'''
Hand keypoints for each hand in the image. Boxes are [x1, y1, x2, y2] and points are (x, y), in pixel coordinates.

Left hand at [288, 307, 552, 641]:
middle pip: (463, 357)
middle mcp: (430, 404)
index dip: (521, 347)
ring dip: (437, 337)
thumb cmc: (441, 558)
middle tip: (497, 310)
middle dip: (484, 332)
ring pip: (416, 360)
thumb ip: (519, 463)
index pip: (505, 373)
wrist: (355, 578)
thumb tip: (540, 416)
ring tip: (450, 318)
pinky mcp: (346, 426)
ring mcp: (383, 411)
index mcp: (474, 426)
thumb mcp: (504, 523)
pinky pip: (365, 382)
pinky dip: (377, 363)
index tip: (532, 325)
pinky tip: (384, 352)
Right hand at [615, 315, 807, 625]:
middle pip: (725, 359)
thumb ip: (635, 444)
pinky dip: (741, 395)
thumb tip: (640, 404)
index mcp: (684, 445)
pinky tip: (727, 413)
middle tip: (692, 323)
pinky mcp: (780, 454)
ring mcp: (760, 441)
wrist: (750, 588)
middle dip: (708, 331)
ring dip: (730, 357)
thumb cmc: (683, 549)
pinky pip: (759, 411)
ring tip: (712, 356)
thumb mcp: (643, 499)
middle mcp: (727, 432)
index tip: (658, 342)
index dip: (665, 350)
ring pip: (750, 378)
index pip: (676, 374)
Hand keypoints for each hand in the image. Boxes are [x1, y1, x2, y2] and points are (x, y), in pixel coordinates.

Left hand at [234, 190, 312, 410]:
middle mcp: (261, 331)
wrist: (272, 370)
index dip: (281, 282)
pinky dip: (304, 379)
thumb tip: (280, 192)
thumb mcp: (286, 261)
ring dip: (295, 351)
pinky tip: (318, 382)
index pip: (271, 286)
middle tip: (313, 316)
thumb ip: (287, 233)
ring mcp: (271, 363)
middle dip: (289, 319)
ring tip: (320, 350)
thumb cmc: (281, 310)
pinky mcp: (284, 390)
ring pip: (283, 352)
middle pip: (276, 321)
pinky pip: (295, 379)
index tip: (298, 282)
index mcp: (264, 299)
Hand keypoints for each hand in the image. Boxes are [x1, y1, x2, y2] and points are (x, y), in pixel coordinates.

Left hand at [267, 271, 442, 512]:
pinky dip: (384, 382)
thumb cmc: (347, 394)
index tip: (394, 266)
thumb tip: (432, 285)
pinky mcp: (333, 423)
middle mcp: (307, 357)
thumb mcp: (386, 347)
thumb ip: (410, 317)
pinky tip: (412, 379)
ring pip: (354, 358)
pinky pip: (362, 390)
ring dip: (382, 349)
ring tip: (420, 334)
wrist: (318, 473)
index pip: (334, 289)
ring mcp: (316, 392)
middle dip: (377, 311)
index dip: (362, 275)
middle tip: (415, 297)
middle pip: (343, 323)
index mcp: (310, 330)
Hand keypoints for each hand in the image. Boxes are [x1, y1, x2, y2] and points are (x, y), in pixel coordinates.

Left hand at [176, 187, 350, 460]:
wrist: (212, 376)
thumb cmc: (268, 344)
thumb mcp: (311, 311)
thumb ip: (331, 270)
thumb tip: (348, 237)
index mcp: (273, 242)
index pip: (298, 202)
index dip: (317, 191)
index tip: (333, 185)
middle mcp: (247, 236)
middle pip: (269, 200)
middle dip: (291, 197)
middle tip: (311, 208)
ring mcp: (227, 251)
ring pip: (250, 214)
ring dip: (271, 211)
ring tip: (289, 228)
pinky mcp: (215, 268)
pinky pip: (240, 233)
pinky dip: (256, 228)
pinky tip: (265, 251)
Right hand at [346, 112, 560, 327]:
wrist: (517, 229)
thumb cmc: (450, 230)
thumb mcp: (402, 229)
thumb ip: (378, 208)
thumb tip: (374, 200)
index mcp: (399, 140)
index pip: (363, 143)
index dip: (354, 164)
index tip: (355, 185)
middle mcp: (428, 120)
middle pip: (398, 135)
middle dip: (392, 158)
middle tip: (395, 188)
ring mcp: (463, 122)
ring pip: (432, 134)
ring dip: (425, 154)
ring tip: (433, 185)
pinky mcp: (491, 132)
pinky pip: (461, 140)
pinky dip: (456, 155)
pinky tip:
'''
'''
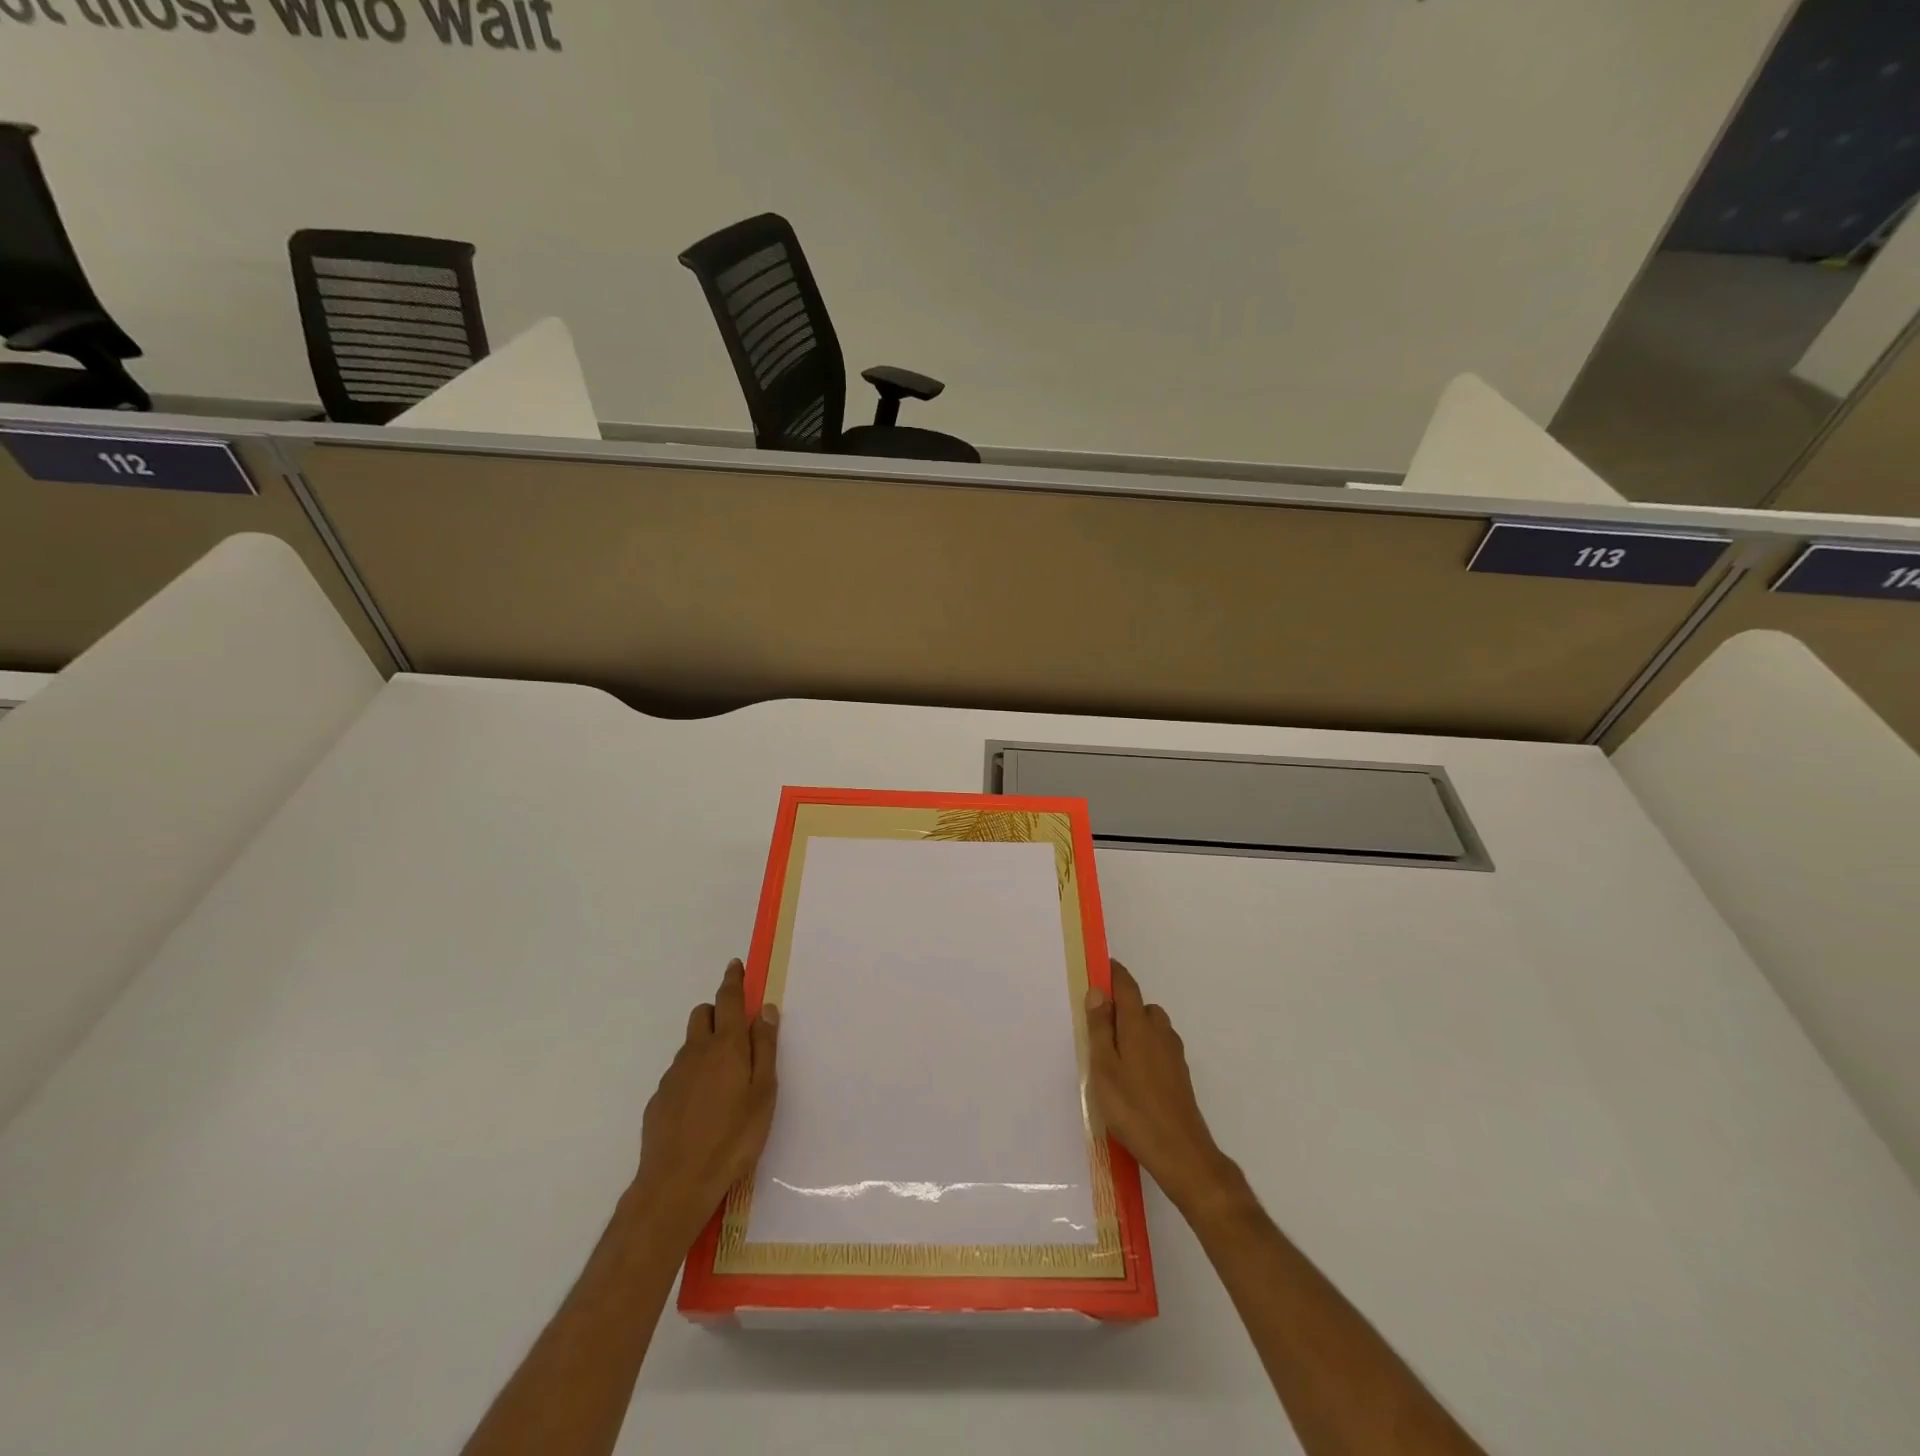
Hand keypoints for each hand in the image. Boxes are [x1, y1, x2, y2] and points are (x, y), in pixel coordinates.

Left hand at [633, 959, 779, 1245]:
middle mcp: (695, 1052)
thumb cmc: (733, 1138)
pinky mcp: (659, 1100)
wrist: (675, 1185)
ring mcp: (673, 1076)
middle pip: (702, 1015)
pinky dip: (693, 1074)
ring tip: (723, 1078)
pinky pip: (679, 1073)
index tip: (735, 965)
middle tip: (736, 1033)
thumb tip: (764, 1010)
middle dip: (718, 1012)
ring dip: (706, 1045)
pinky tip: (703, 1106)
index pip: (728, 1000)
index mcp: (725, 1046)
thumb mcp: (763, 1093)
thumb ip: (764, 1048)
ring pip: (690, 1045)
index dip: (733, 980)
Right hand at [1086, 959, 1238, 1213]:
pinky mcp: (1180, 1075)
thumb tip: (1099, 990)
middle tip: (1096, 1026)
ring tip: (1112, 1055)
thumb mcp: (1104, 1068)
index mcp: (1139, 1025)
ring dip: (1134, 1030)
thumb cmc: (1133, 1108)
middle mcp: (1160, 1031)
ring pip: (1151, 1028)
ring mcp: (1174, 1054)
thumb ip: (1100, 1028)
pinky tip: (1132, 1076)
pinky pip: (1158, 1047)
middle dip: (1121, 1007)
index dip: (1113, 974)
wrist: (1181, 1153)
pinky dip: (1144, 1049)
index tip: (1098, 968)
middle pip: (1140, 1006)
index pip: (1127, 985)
'''
'''
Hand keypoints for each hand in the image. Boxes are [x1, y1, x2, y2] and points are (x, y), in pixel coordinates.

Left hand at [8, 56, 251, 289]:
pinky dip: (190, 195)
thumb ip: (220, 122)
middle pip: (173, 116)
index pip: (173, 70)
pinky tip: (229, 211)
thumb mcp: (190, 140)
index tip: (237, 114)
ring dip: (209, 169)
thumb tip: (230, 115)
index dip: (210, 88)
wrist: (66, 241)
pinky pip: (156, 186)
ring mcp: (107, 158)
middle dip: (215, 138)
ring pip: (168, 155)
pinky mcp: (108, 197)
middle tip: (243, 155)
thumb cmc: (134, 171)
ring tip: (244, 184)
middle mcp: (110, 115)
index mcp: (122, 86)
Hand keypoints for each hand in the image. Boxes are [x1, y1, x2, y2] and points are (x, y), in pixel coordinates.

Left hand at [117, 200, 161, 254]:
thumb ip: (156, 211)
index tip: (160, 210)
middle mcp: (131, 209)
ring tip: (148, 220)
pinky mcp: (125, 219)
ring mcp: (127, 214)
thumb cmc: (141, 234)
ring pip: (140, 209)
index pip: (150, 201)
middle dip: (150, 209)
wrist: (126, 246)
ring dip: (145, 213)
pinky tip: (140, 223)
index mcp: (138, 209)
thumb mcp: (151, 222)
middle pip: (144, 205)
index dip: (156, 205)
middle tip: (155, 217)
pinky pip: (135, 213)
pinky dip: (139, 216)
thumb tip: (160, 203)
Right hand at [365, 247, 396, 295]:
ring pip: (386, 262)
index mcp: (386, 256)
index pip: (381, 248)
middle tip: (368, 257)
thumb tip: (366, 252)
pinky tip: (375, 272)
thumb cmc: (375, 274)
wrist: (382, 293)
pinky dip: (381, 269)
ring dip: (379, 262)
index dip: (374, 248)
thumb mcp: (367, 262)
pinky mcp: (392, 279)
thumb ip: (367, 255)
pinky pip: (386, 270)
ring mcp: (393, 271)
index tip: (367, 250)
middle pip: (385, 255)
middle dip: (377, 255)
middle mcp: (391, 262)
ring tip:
'''
Look through the material above and print exactly the lines from the one containing "ring mcp: (673, 1076)" to the one containing "middle dip: (1121, 1007)", both included, and nothing more.

- _Written solution_:
ring mcp: (673, 1076)
middle pip: (702, 1015)
pinky dip: (693, 1074)
ring tip: (723, 1078)
pinky pip: (679, 1073)
index tip: (735, 965)
middle tip: (736, 1033)
thumb tip: (764, 1010)
middle dip: (718, 1012)
ring dip: (706, 1045)
pinky tip: (703, 1106)
index pip: (728, 1000)
index mcp: (725, 1046)
thumb mcp: (763, 1093)
thumb ip: (764, 1048)
ring pip: (690, 1045)
index dip: (733, 980)
Right hand at [1086, 959, 1238, 1213]:
pinky mcp: (1180, 1075)
thumb tip: (1099, 990)
middle tip: (1096, 1026)
ring tip: (1112, 1055)
thumb mcp: (1104, 1068)
index mcp: (1139, 1025)
ring dip: (1134, 1030)
thumb cmc: (1133, 1108)
middle mcp: (1160, 1031)
ring pip: (1151, 1028)
ring mcp: (1174, 1054)
thumb ip: (1100, 1028)
pinky tip: (1132, 1076)
pinky pip: (1158, 1047)
middle dip: (1121, 1007)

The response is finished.